Design and Implementation

CIS*2750 - Software Systems Development and Integration - D. McCaughan

Techniques and tools used in the development of large software systems. Methods for organizing and constructing modular systems, manipulating files, an introduction to interface design, and use of databases. Software tools for managing projects, database connectivity, configuration management, and system application programmer interfaces.

For information about the project, click here.

CIS*3750 - System Analysis and Design in Applications - J. McCuaig

An introduction to the issues and techniques encountered in the design and construction of software systems. The theory and models of software evolution. Topics include requirements and specifications, prototyping, design principles, object-oriented analysis and design, standards, integration, risk analysis, testing and debugging.

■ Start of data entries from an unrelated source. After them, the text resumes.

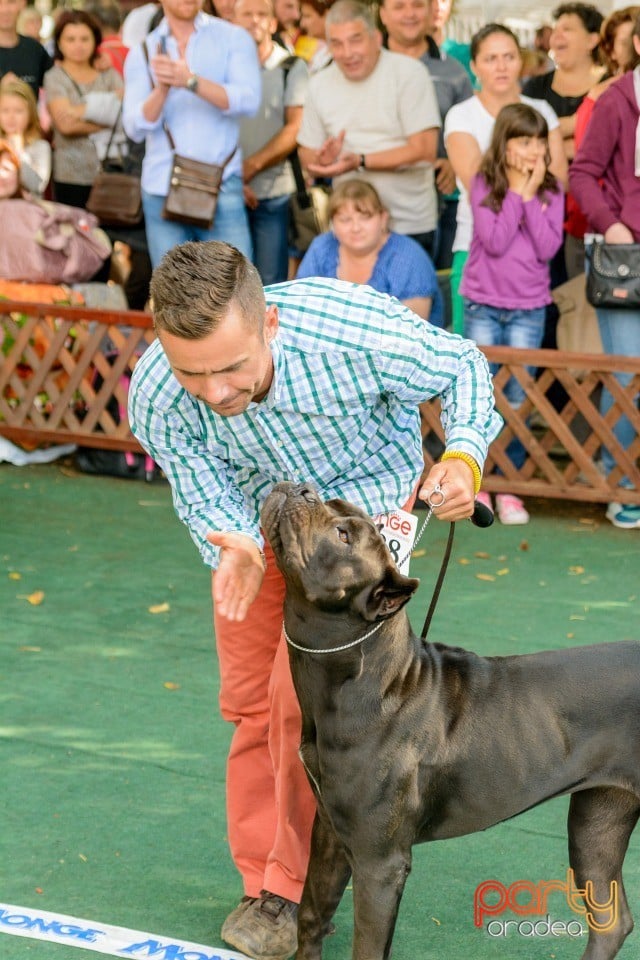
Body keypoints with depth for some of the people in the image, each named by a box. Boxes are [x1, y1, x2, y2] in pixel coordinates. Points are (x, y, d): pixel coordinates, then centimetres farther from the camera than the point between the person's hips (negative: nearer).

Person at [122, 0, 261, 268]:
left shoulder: (233, 38, 4)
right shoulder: (143, 52, 8)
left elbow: (248, 100, -12)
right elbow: (136, 128, -2)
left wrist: (191, 81, -25)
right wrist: (162, 88, -21)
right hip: (161, 189, 2)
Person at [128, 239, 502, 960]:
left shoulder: (357, 333, -40)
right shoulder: (154, 400, -31)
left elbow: (459, 365, -19)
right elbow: (204, 499, -18)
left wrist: (465, 453, -38)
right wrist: (235, 553, -42)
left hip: (362, 499, -3)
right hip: (254, 515, 3)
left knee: (305, 696, -14)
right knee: (251, 702, 8)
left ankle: (299, 888, 2)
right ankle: (264, 886, 24)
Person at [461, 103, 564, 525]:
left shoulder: (551, 190, 0)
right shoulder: (484, 185, -5)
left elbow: (548, 248, -11)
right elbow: (494, 242, -16)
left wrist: (532, 195, -14)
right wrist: (518, 192, -15)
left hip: (528, 309, 1)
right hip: (483, 304, -1)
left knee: (518, 399, 2)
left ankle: (510, 487, 11)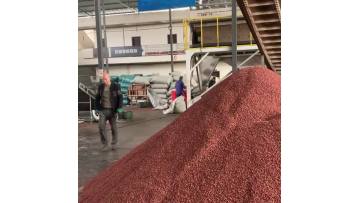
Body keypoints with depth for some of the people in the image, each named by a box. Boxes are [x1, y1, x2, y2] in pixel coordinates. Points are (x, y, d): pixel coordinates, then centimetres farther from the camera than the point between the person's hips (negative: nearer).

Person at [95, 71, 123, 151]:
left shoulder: (115, 86, -8)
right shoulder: (101, 86, 2)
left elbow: (120, 97, -8)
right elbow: (98, 98, 10)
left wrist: (119, 108, -18)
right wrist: (97, 108, 6)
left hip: (112, 110, -2)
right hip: (103, 110, 2)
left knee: (113, 127, 6)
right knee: (101, 126, -12)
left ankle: (114, 144, 25)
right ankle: (105, 145, -3)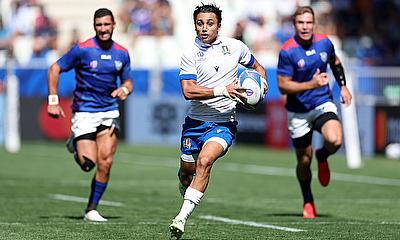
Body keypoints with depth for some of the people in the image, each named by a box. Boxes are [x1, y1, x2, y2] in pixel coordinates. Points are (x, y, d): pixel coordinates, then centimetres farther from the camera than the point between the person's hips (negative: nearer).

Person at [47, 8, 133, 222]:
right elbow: (55, 69, -4)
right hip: (84, 113, -3)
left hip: (109, 112, 3)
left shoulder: (122, 54, 4)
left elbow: (128, 82, 15)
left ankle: (91, 210, 6)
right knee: (88, 163, -12)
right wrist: (53, 100, -11)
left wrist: (125, 90, -9)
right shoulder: (82, 49, -9)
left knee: (105, 163, -7)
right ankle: (75, 144, 24)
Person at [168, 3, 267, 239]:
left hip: (224, 123, -1)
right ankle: (186, 193, 49)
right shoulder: (190, 54, -5)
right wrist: (223, 90, -25)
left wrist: (261, 81, -2)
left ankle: (182, 217, -26)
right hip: (195, 121, 1)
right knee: (187, 170, 11)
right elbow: (188, 91, -16)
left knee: (204, 161, -25)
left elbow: (256, 66, 21)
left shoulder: (235, 46, 2)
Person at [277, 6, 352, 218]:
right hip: (298, 111, -2)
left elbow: (335, 63, 20)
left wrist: (343, 86, 10)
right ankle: (308, 202, 31)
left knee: (335, 141, -27)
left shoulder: (324, 42, -3)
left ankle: (322, 157, 11)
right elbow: (283, 86, -16)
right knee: (304, 160, 6)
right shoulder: (287, 52, -16)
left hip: (323, 103, 2)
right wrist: (311, 84, -26)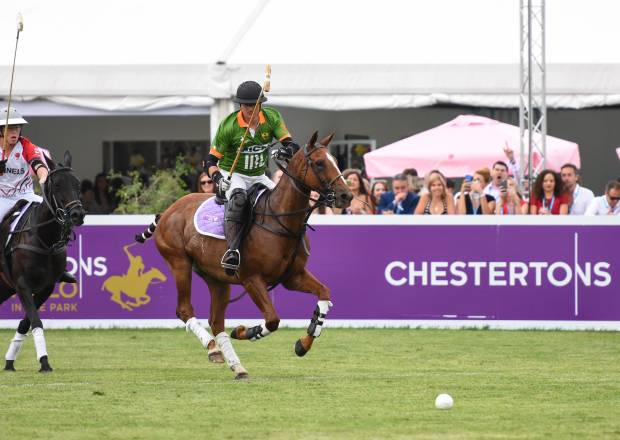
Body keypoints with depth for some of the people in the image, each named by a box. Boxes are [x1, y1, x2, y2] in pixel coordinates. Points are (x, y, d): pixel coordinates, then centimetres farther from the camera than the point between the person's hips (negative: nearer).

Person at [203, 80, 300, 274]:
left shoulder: (272, 117, -6)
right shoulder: (229, 125, -15)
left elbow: (292, 145, -14)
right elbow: (210, 160, -11)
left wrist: (287, 150, -39)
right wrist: (218, 178, -31)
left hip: (259, 176, 5)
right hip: (233, 175, -5)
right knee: (238, 197, -36)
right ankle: (233, 251, -46)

CIS*4150 - Software Reliability and Testing - D. Stacey

This course serves as an introduction to systematic methods of testing and verification, covering a range of static and dynamic techniques and their use within the software development process. Concepts such as defining necessary reliability, developing operational profiles, techniques to improve and predict software reliability, preparing and executing tests, black box testing, white box testing, unit testing, system testing, and integration testing will be explained.

CIS*4300 - Human Computer Interaction - J. McCuaig

Methods for user interface software design, including interface representations nd testing. Evaluation and design of sample application systems. Impacts of computer-based information systems on individuals and organizations. Implementation and testing tools. Planning of learning stages and design of assistance subsystems.

CIS*4430 - Information Organization and Retrieval - F. Song

Advanced techniques for information management. Analysis of advanced indexing structures. Information retrieval, feedback strategies, text searchings, automatic indexing. Database query optimization and system support. Web based retrieval.

CIS*4650 - Compilers - D. McCaughan

This course is a detailed study of the compilation process. Topics include interpreters, overall design implementation of a compiler, techniques for parsing, building and manipulating intermediate representations of a program, implementation of important features, code generation and optimization.

CIS*4800 - Computer Graphics - D. Calvert

Introduction to computer graphics. Topics include graphics programming concepts, geometrical transformations, viewing 3-D projections, raster graphics, sculptured surfaces, visible surface determination, image processing and other special topics. Practical issues will be covered by assignment using currently available graphics equipment.

Artificial Intelligence

CIS*4730 - Pattern Recognition - D. Chiu

This course introduces fundamental concepts, theories and algorithms for pattern recognition, which are used in areas including computer vision, signal processing, speech recognition and linguistics. Major themes include statistical pattern classification, supervised and unsupervised learning, feature selection and extraction, clustering, image classification, and syntactical pattern recognition.

CIS*4780 - Computational Intelligence - S. Kremer

This course introduces concepts of soft computing: modelling uncertainty, granular computing, neurocomputing, evolutionary computing, probabilistic computing and soft computing for software engineering.


CIS*4900 - Computer Science Project - J. McCuaig

Planning, developing and writing a research proposal under individual faculty supervision. The course, in continuation with CIS*4910 provides senior undergraduates an opportunity to pursue an independent course of study. The topic selected will be determined by agreement between the student and the faculty member with expertise in the area.